The first reading today takes us to the dedication of the Temple in Jerusalem. King Solomon is there in all his legendary glory, and his prayer is that God will accept the Temple as his dwelling. The answer comes in the form of a dark cloud (or dark smoke) that fills the Temple to such an extent that the priests themselves cannot stay at their posts.
That dark cloud of God's presence was nothing new to the Chosen People. A pillar of cloud had protected them in the first stage of the Exodus, coming between them and the Egyptian army as both groups approached the Red Sea. The cloud by day (and a fire by night) led them step by step through the desert. God was their Good Shepherd, guiding them along the way.
The cloud also shows up in the New Testament, of course. Mary is told that the "power of the Most High" will "cover you with its shadow," making Mary the new dwelling-place of God on earth. When her son climbed the Mount of the Transfiguration, a "bright cloud" came upon him and the voice of the Father could be heard.

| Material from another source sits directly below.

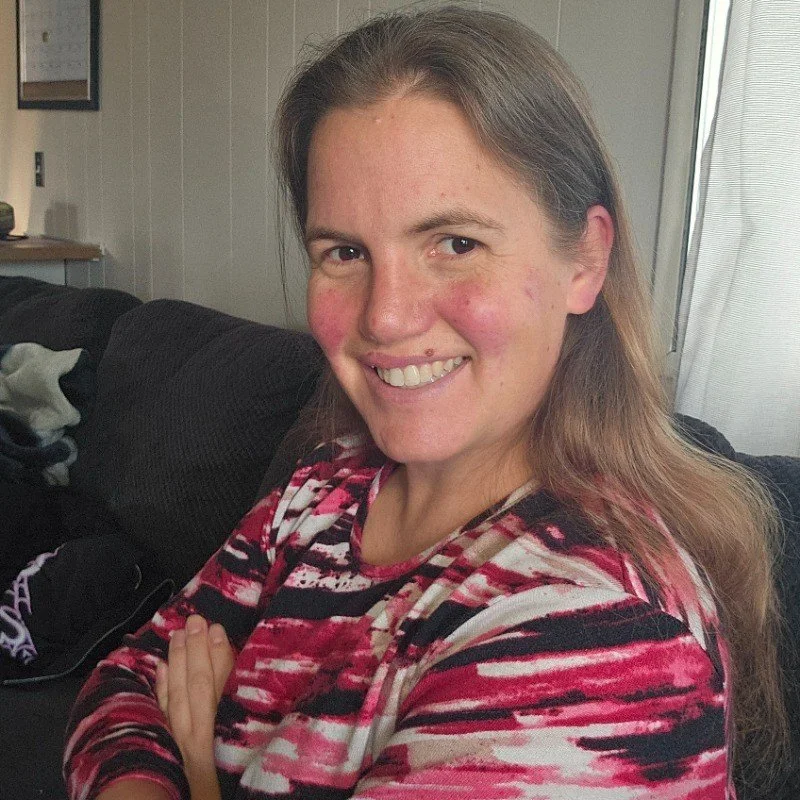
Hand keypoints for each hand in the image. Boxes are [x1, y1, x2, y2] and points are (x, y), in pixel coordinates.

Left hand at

In the Catholic spiritual tradition, the cloud has another role: it becomes the cloud of "unknowing" or a "dark night" in which God's presence is so near and powerful it overwhelms all of our senses: not just our five physical senses, but the more mysterious spiritual "sense" we depend on for our bearings in relationships or in life generally; the way we perceive our place in the world and its structures. Even the saints found it disconcerting when the dark cloud of God's presence filled their little temple. What a consolation even in the darkness to hold on to the experience of Solomon and be assured that this thick darkness is really a sign of God's trustworthy nearness!